Soul man

0
437

Josh Teskey, lead singer of the multi-award winning Teskey Brothers, has a secret life – as a tradie

By Rob Johnson

You assume potential rock stars get a trade to support themselves while they pursue their dream of playing music. But Josh Teskey did it the other way around. He became a rock star to support himself while getting a trade.

“Music helped me get through my plumbing apprenticeship financially,” he explains. “When you are starting out as a 19-year-old, you’re earning about six bucks an hour. But I’d be playing with the band at a wedding on a Friday night or playing at the pub on a Saturday afternoon. And that would be my pocket money for the week—that extra bit of cash to get you through.”

That love for his trade isn’t just paying lip-service to a long-forgotten job. Even though Josh’s band, The Teskey Brothers, has released three albums and won four ARIA awards (among many other accolades), he’ll still occasionally go out and work on site between tours and concerts. The day we spoke with him, he was ducking out to quote on a job after the interview was finished.

“Plumbing is an absolutely beautiful trade,” he says. “I’m really passionate about it. And I’m really proud to be a plumber. The music and trade mix is such a fantastic thing when you can do it. For many years, some of my happiest years of doing music was gigging on the weekends and working during the week.”

 

The Plumbing Singer

All the rock and roll clichés about ‘overnight success’ apply to The Teskey Brothers—except their overnight success took 10 years. Although their first album, Half Mile Harvest, came out at the beginning of 2017 and shot straight to the top of the independent charts, they’d been slogging away at it for a decade by then. Comprising Josh on vocals, his brother Sam on guitar, along with school friends Brendon Love (bass) and Liam Gough (drums), they progressed from playing parties and street corners to concert stages.

Their fan base grew, and by the time their second album, Run Home Slow came out in 2019, it went straight to the number 2 position on the album charts.

“A lot of my aunties and uncles are musos, and my folks still play to this day,” says Josh. “We have a lot of fun with that. The biggest influences on our sound came from what was going on in the neighbourhood. I was lucky enough to grow up in and around Melbourne, and the outskirts of Melbourne, where there’s always been a thriving rhythm and blues scene. I grew up listening to people like Geoff Achison and Chris Wilson and Sam Linton-Smith.”
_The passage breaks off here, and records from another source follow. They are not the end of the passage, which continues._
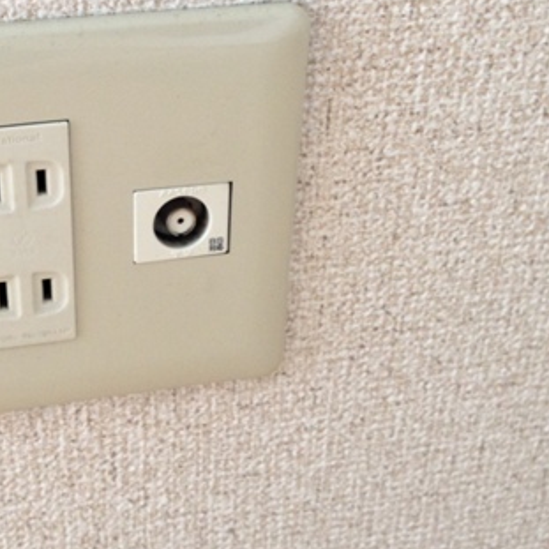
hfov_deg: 27.9
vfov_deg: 28.6
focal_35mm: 60
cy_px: 244
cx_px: 99
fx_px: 1077
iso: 80
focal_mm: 4.12
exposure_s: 1/20
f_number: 2.4
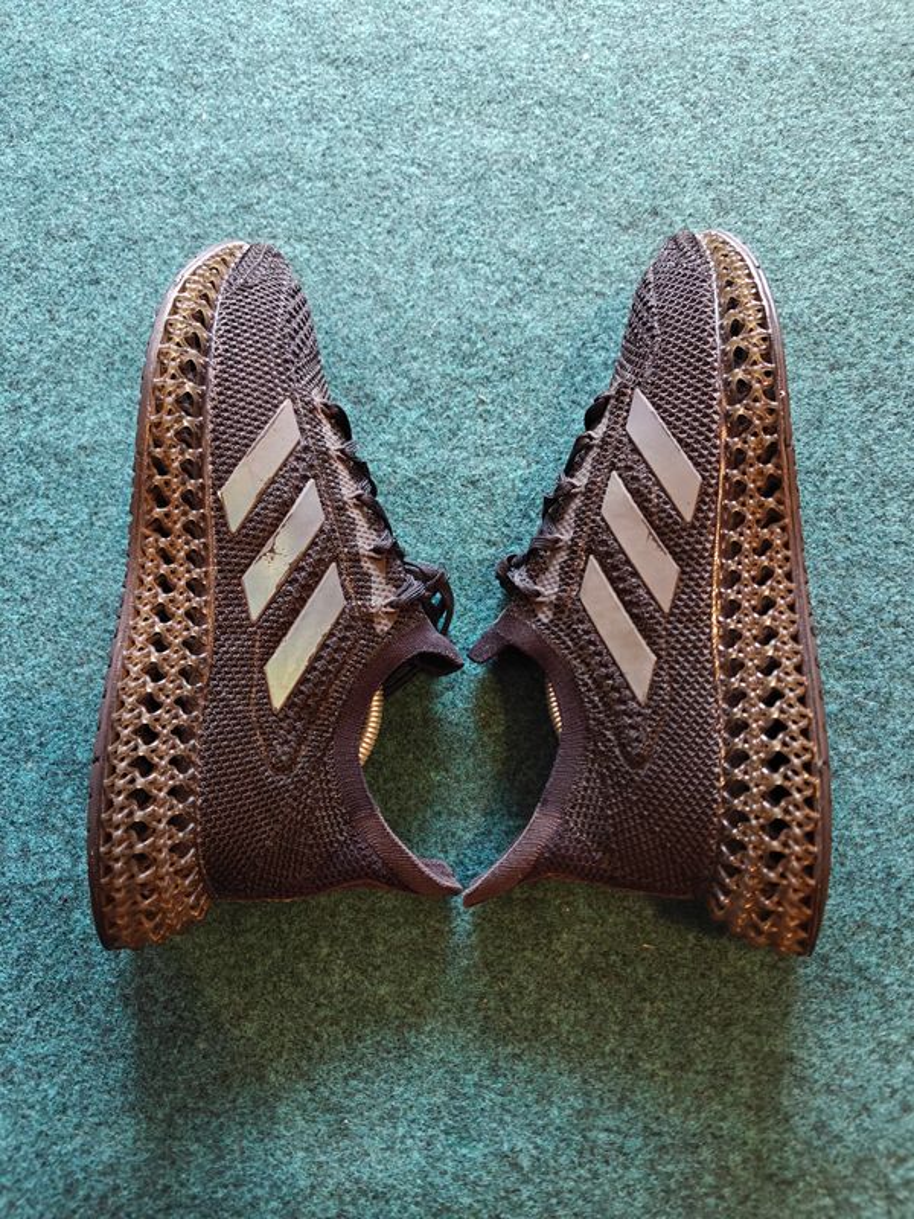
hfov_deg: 58.9
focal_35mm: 23
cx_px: 457
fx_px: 810
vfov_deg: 73.9
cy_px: 610
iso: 1000
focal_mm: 6.06
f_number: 1.6
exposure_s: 1/50
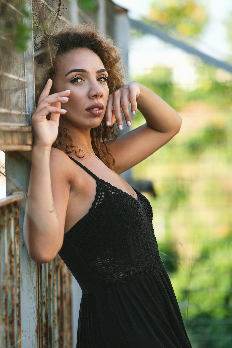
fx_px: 1450
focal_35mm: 150
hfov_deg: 9.1
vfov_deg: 13.7
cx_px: 103
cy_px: 184
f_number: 1.8
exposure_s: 1/1000
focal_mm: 85
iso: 160
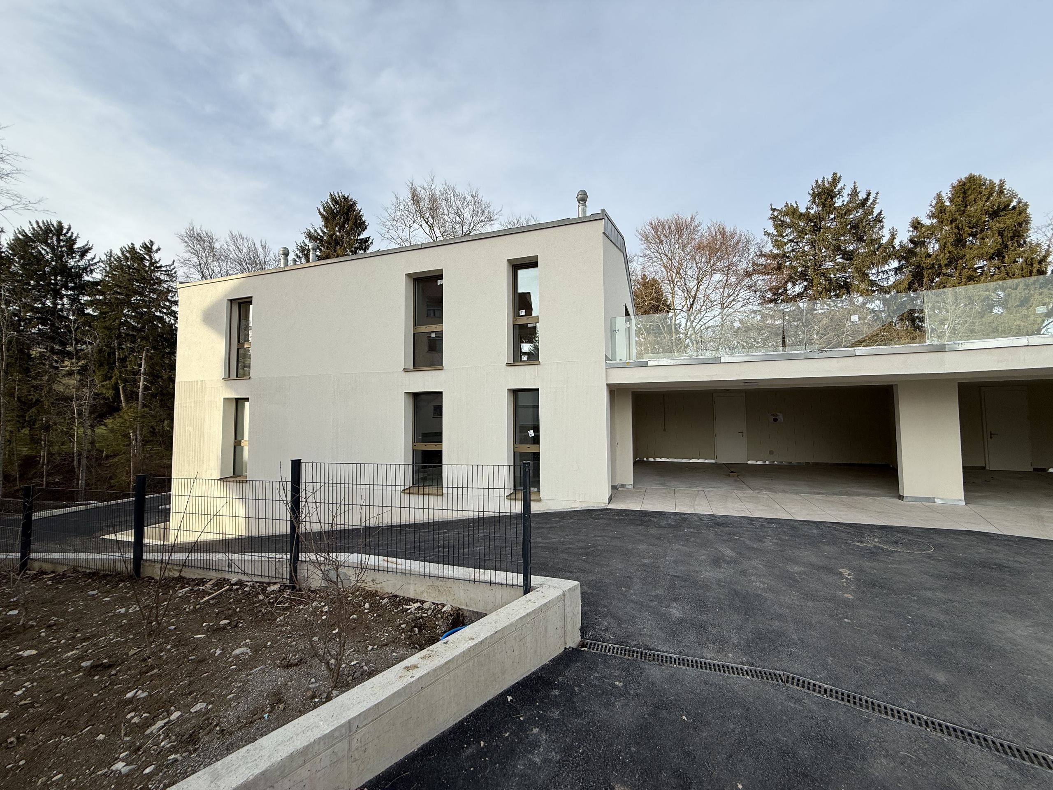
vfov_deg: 85.7
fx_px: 426
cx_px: 526
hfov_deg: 102.1
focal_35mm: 14
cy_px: 395
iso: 50
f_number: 2.2
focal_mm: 2.22
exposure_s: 1/830
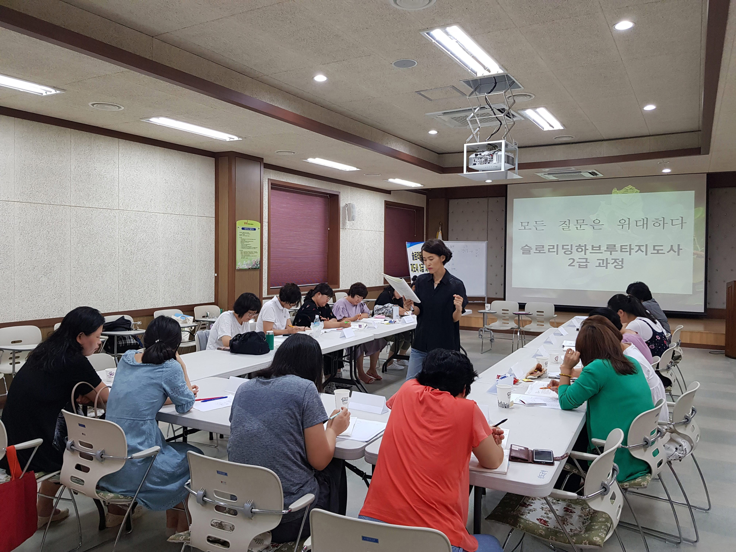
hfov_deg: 67.3
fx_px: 553
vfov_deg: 53.1
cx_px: 368
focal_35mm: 26
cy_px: 276
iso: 125
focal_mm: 4.2
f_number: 1.7
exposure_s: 1/60
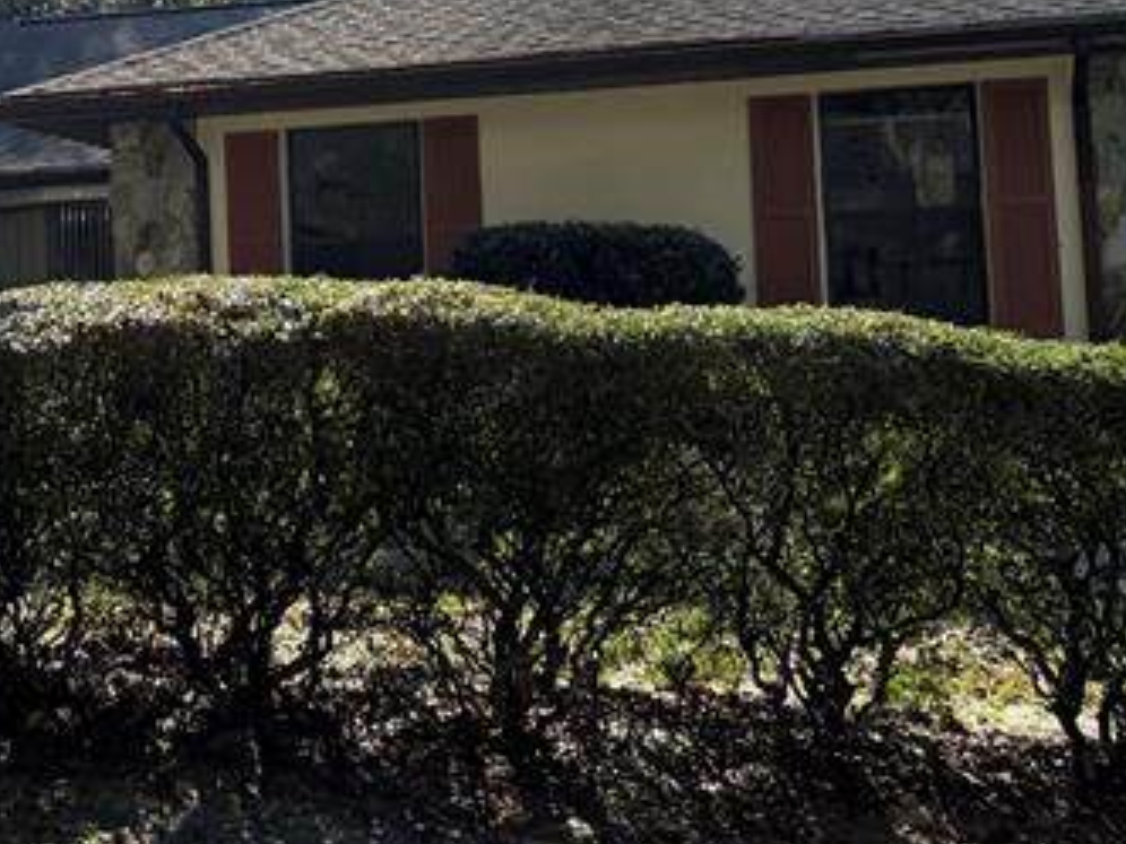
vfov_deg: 19.6
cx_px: 153
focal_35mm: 74
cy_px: 139
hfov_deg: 25.6
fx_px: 2407
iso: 100
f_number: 1.78
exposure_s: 1/2611
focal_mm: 6.76
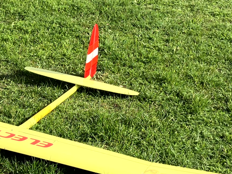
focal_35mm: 95
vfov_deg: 15.6
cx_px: 93
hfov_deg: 20.6
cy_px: 78
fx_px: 637
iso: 32
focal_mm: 3.99
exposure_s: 1/1130
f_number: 1.8
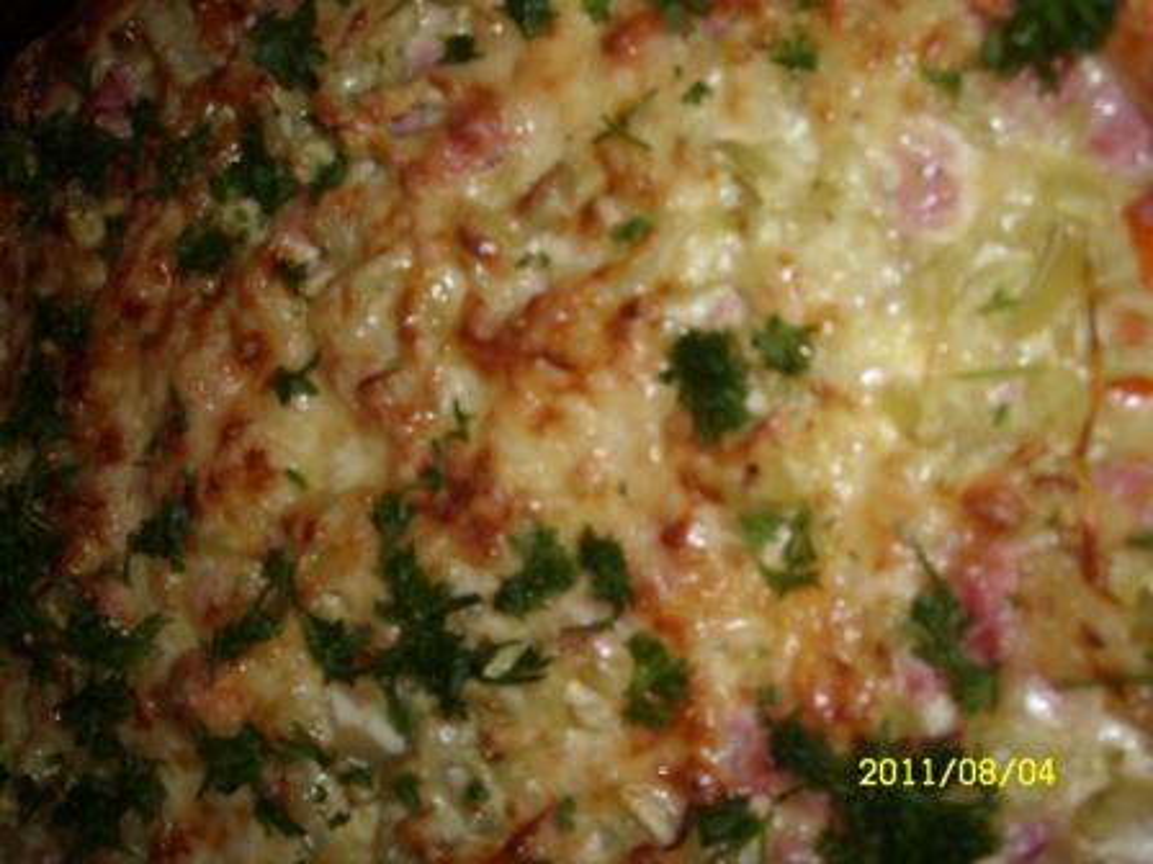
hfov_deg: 52.6
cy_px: 432
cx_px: 576
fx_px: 1166
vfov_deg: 40.7
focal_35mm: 35
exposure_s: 1/30
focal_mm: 5.8
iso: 50
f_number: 7.1
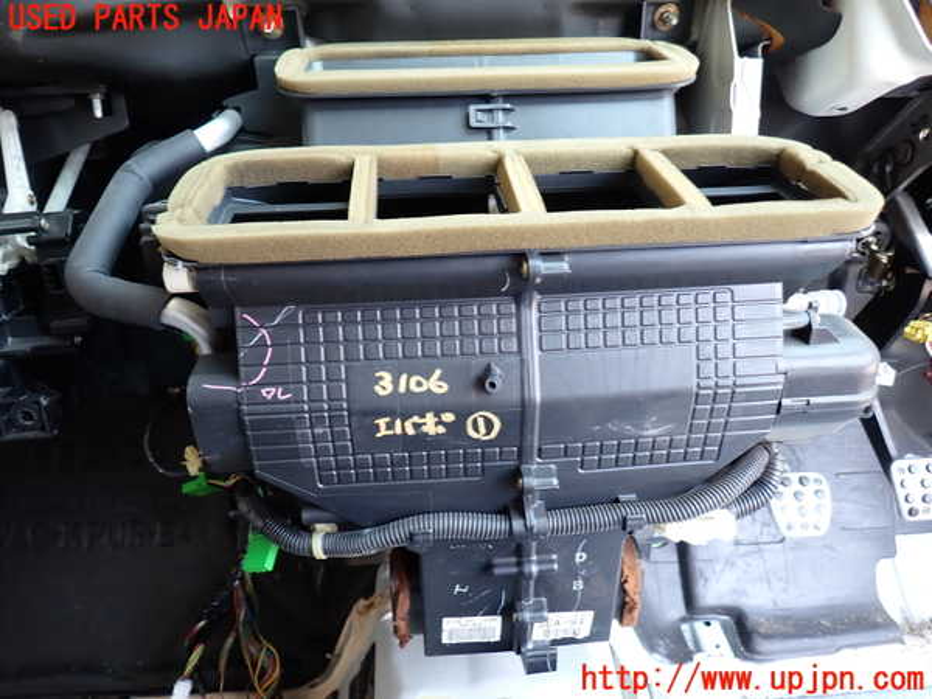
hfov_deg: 69.4
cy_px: 350
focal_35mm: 25
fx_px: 673
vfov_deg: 54.9
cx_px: 466
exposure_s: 1/60
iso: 160
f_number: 2
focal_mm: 4.5
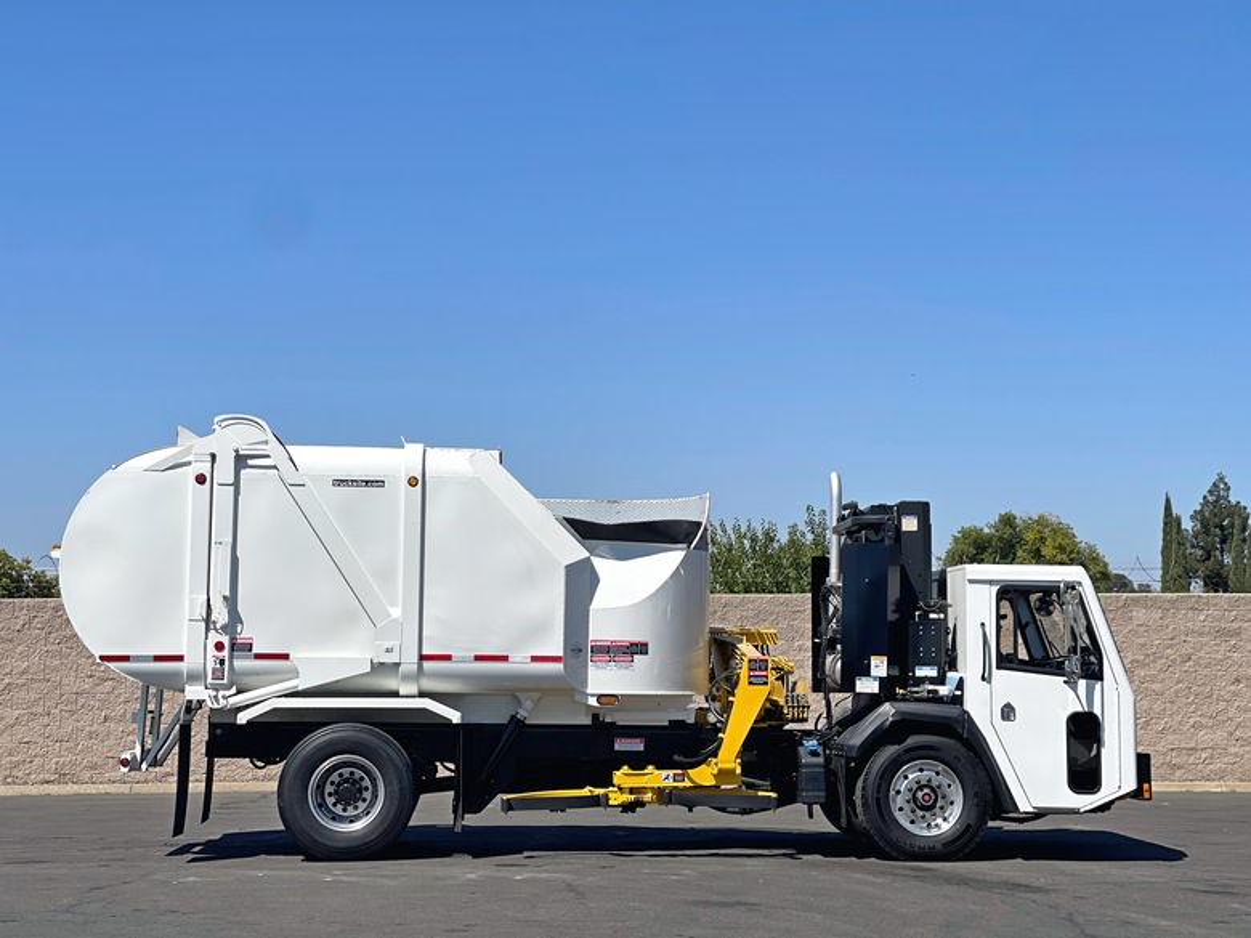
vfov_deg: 22.9
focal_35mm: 64
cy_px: 469
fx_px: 2313
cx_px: 626
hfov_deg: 30.3
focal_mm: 7.5
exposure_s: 1/2950
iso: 32
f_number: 2.2
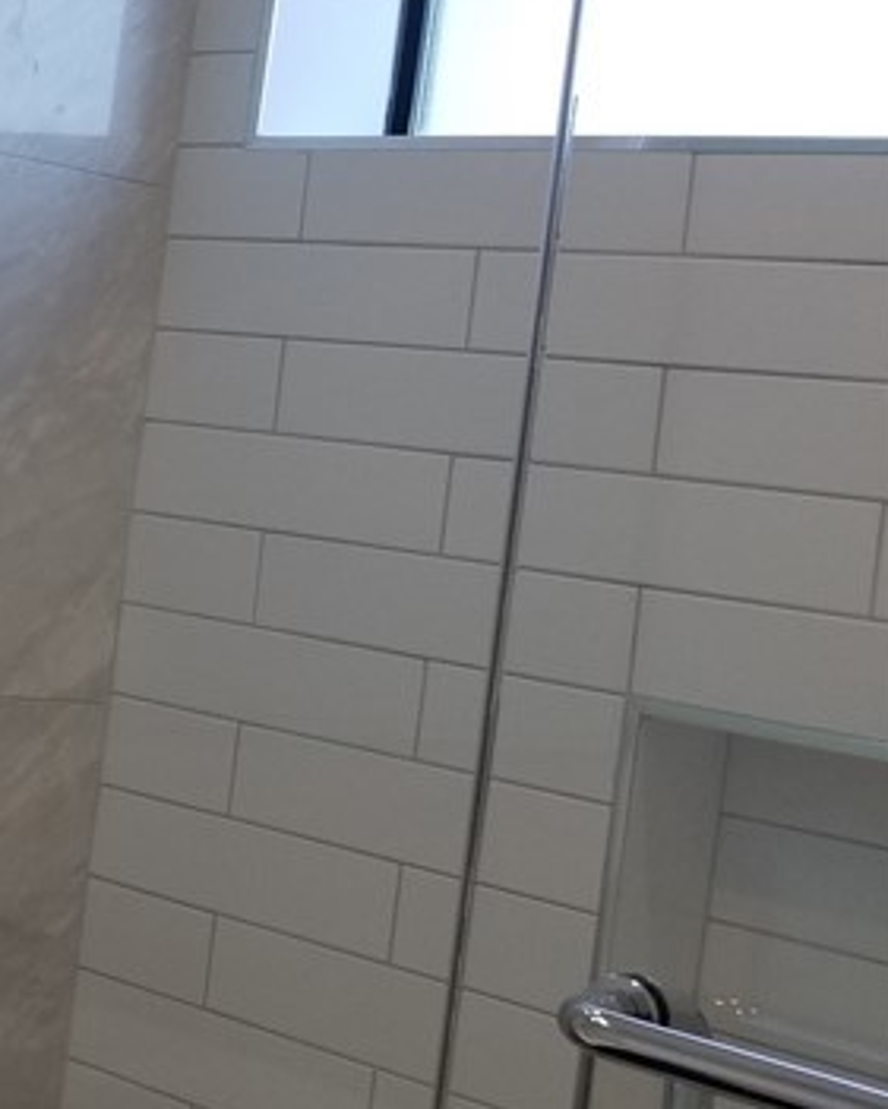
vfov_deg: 25.7
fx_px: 2430
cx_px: -714
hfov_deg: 17.0
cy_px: 433
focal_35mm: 74
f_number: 1.7
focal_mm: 4.25
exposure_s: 1/121
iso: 50
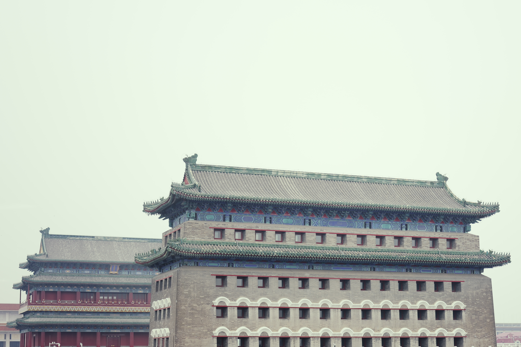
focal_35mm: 68
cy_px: 265
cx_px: 326
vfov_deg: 19.8
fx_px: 984
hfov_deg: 29.6
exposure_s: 1/250
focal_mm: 43
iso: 50
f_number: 2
The band’s sound is directly influenced by blues, soul and R&B performers of the early-to-mid 1960s. Josh’s vocal performances are particularly reminiscent of singers like Otis Redding and Wilson Pickett. You can hear the influences in tracks like ‘Hold Me’ or ‘I Get Up’, in Josh’s smoky vocals that used to ring out across building sites when he was working.

“Anyone who knows me, knows I’m constantly singing,” he says. “They used to call me the singing plumber, because you hear me coming across the site. I liked that when I was doing more plumbing and a little bit of singing, it was the singing plumber. Now we call me the plumbing singer, because people are really surprised that I plumb on the weekends. With my record label crew, when they saw my car, they said, ‘What are you still driving this big plumbing truck for? You don’t need to be plumbing.’ I say, ‘I don’t need to be plumbing, but I like plumbing. I love my trade. I’ll always do it’.”

Secret Knowledge

The connection between his music and his trade goes deeper than you think.

Knowledge of how to play blues and soul music was often passed down from older performers to the next generation as they worked together. Josh sees his trade the same way.

“I was honoured enough to be given this skill and have this beautiful knowledge passed down to me from older plumbers,” he says. “A lot of the stuff ’s not written down. It’s an old-fashioned way of passing down knowledge from plumber to apprentice, or whatever your trade might be. A lot of this stuff , everyone does it a very similar way, but it’s story time, it’s knowledge based.

“So, I love that old-fashioned aspect of it, which I guess is an influence in my music as well. So, the secret society of plumbing, I think of it sometimes. The tricks that we know, that no-one else does.”

In between plumbing jobs, Josh is planning to spend the rest of this year touring to promote the album Push the Blues Away which he made with Ash Grunwald, and which was released in November last year. “Ash has been a really great influence for me in all sorts of ways,” he says. “I learnt so much just listening to Ash playing in the corner pub here at home. We just have a lot of fun on the stage together. It’s really just the two of us, real raw blues.”

Throughout June they’ll be playing around the country, finishing in Melbourne around the middle of the month. Then it’s back into the studio to work on more Teskey Brothers material.

“We’ve been doing some things all together in the one room. One take, rehearse it, and it’s just a real good old-fashioned recording process. And of course, it’s all recorded analogue through our tape machine here. It’s just a really good old-fashioned way of doing it. And it’s been really, really fun and we’re getting some great outcomes.”